He’s already mixed the batter. “There’s shredded hash browns, scallion, heavy cream, flour, salt and pepper.”
But that’s not going to be all. “We stuff them with different things,” says the chef, “varying from salmon, steak, chicken, turkey and corned beef. Each one is accompanied with a different sauce.”
First, though, Chef Nagy has to brown the pancake, watching the skillet very closely.
“I’m looking for the edges to get brown. When they get brown, and it doesn’t stick, then we’ll be able to flip it to brown the other side."
A special sauce for each filling
Sauce is lightly added as a final touch after the pancake is cooked and rolled around the filling.
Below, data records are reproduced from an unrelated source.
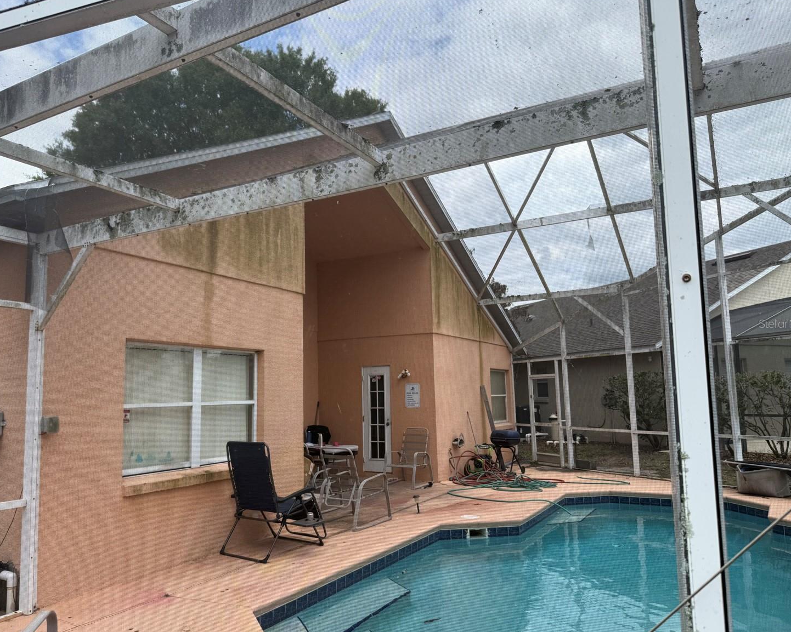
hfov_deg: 66.0
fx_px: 609
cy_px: 323
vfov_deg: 54.9
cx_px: 372
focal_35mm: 26
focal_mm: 6.76
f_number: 1.78
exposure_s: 1/2110
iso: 80
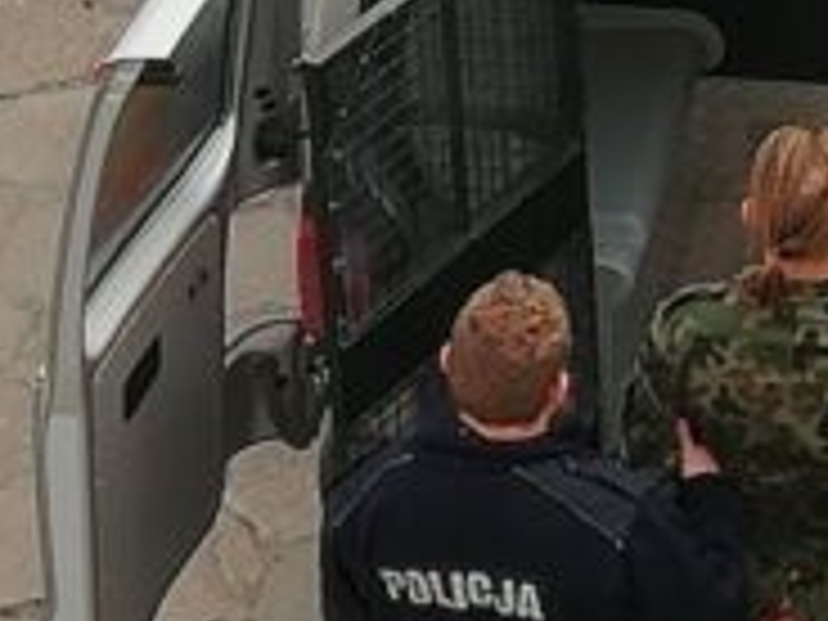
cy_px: -56
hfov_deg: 8.7
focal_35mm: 221
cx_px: 1238
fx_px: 5286
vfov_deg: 6.7
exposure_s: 1/415
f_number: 2.2
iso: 50
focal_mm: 3.46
“For the corned beef and the turkey, we’ll do a Russian dressing,” says Chef Nagy. “For the chicken we do a sun-dried tomato pesto cream sauce. For the salmon we’ll use the sun-dried tomato and a fresh vegetable cream sauce. And then for the vegetarian one, cream sauce with spinach.”
He predicts boxty with corned beef will be the popular choice on Thursday. The Harp always beefs up its corned beef supply for St. Patrick’s Day.
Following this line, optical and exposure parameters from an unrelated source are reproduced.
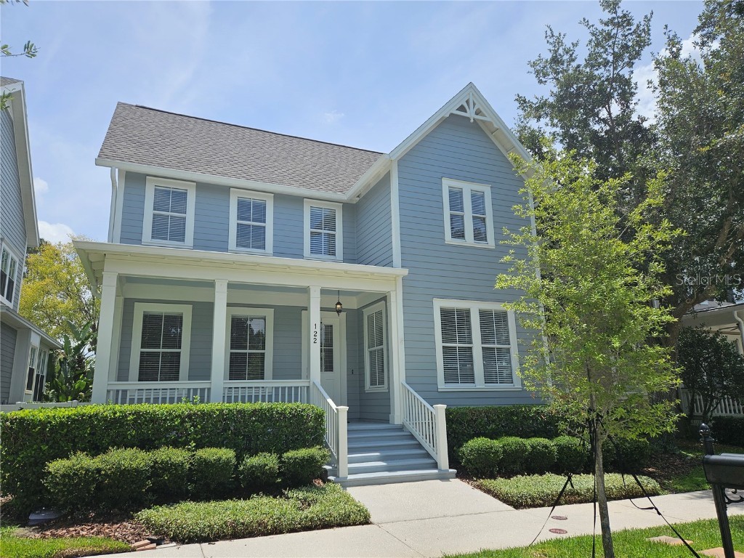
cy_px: 279
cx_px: 372
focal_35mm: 23
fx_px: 494
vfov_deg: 58.9
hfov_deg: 73.9
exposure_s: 1/2730
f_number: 1.8
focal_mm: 5.4
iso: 25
“Between 500 to 700 pounds,” says the chef. “And we usually start cooking our corned beef toward the end of February just so we can get the quantity we need to get through St. Patrick’s Day.”
A quibble about what’s traditional
Corned beef and cabbage might sound Irish to most of us. But not to everyone.
“They call me Irish Mike. I’m from Buncranna County, Donegal.”
And what does Irish Mike want with his pint of Guinness on St. Patrick’s Day?
“Bacon and cabbage and potatoes, or a roast leg of lamb.”
Corned beef? Not for this Irishman.
“I didn’t eat corned beef until I came to the United States,” he claims. “Somebody made it especially for me. They thought that it would make me feel at home. I said, ‘I’ve never eaten this stuff. I don’t know what the hell this is.’ ”
It might be blarney, but Irish Mike advances a theory about why corned beef became traditional fare for St. Patrick’s Day in the U.S.
He says both early Irish and Jewish immigrants living in the tenements of New York favored cheap cuts of beef like brisket.
“The Irish used the brisket to make corned beef. And that’s how it became a tradition. But corned beef was never eaten in Ireland. I never ate corned beef in Ireland,” says Irish Mike. “And I never will.”